#subinatub #subinabowl #lowcarblunch #lowcarbmeal #lowcarbrecipes #lowcarb #fyp #fypageシ
#fypage #fypシ small 1 small head iceberg lettuce, outer leaves and core removed, chopped (3-4 cups), or chopped romaine lettuce
1 small tomato or 10-12 cherry tomatoes, chopped (about ½ cup)
½ medium sweet yellow or red onion, sliced or chopped (about ⅓ cup)

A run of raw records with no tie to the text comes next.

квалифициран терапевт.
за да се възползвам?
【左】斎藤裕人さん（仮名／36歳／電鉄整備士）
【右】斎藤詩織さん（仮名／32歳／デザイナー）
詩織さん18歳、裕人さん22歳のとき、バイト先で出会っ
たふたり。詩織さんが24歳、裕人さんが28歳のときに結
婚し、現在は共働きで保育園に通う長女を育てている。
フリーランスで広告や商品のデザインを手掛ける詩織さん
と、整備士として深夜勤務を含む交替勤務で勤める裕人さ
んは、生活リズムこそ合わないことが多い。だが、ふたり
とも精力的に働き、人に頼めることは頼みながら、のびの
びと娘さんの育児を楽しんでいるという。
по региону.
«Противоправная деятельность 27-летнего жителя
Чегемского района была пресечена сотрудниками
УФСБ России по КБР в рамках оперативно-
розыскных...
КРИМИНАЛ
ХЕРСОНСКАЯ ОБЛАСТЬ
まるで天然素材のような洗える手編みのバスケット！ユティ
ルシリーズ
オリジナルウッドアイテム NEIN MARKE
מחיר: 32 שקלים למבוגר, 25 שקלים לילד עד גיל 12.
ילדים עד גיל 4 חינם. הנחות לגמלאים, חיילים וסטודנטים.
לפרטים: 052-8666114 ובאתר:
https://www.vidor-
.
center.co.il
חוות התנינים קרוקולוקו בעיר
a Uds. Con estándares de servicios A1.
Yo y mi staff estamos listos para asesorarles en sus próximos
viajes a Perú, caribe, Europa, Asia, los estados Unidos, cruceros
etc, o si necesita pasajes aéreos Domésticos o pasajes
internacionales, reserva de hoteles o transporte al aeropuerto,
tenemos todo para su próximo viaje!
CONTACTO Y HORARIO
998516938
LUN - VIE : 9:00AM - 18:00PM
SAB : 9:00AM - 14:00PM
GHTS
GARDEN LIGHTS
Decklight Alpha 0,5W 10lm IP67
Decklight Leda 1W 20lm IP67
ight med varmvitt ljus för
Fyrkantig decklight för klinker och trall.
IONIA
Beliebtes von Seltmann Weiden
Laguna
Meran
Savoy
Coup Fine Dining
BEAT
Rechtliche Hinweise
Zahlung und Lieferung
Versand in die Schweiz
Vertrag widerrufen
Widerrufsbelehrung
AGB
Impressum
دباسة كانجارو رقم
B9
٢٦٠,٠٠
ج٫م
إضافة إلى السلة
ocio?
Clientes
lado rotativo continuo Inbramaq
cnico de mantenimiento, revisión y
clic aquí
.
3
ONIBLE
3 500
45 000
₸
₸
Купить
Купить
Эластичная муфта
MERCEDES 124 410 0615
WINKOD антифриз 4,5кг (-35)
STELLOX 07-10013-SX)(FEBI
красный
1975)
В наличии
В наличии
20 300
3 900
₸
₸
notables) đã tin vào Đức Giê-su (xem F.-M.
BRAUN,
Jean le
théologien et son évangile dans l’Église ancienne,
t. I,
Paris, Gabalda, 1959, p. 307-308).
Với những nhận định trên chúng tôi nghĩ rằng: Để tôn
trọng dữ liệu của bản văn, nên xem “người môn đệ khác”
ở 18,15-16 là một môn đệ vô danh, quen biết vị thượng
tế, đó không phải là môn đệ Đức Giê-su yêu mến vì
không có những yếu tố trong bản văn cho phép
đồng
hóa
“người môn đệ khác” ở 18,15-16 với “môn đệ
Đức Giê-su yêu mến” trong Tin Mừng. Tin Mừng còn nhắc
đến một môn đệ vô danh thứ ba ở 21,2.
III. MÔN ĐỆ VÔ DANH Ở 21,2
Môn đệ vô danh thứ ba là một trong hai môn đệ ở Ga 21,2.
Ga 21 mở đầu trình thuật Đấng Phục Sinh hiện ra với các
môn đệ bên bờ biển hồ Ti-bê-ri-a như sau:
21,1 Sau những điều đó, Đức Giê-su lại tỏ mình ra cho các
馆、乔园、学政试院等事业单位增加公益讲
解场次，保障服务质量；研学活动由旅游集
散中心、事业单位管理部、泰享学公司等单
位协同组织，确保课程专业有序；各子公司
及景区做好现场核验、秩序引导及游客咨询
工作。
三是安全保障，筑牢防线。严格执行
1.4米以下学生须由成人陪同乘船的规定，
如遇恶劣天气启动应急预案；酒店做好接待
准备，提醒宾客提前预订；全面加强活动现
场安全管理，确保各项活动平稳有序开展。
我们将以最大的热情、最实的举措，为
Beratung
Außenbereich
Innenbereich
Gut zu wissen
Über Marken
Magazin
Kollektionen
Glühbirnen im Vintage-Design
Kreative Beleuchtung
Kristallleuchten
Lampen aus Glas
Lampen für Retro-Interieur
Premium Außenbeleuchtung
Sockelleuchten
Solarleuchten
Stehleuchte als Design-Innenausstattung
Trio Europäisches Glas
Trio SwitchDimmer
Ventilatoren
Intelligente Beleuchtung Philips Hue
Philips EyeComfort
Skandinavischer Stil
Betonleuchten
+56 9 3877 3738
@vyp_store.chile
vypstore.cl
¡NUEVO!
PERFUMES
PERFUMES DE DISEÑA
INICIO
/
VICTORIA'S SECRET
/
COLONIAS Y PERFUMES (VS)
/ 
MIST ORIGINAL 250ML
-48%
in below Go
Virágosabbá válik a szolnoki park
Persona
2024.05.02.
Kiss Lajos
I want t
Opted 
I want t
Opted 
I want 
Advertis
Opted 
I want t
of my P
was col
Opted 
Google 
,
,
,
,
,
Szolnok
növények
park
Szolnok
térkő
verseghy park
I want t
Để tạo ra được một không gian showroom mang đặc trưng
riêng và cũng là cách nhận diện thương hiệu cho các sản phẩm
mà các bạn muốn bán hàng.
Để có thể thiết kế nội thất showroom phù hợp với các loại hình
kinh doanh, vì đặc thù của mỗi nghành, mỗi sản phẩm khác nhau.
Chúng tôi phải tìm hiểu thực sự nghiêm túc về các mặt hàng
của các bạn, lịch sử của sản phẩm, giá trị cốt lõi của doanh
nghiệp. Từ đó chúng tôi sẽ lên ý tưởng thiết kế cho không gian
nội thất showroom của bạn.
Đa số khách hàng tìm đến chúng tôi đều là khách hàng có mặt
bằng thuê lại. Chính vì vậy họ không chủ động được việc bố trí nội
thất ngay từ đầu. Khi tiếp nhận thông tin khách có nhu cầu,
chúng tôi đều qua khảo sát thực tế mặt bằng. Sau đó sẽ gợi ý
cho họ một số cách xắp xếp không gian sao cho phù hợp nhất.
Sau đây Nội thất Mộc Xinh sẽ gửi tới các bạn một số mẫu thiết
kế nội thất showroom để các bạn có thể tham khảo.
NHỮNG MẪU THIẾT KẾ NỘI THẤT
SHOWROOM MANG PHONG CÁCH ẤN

¼ cup sliced pepperoncini or banana peppers, chopped
4 slices (3 oz) provolone cheese, chopped
4 slices (3 oz) deli ham, chopped
4 slices (3 oz) deli turkey, chopped
4 slices (2 oz) deli sliced salami, chopped
Optional: 1-2 small soft Italian rolls (like a bolillo roll), chopped 3 tablespoons extra-virgin olive oil
3 tablespoons red wine vinegar
1 teaspoon dried oregano
½ teaspoon fine sea salt
¼ teaspoon black pepper 1 . Using a knife or a vegetable chopper, chop all of the salad ingredients and add them to a large bowl. (Note: If using the chopped Italian roll, don’t cube it or add it to the salad until just before serving.) 2 .s In a small bowl or a jar with a lid, whisk or shake the dressing ingredients together. 3 .s Before serving, pour the dressing over the chopped salad ingredients and toss until well mixed. Add the chopped Italian roll, if using, and toss again. 4 .s Serve immediately. Store leftovers in an airtight container in the refrigerator for up to 1 day.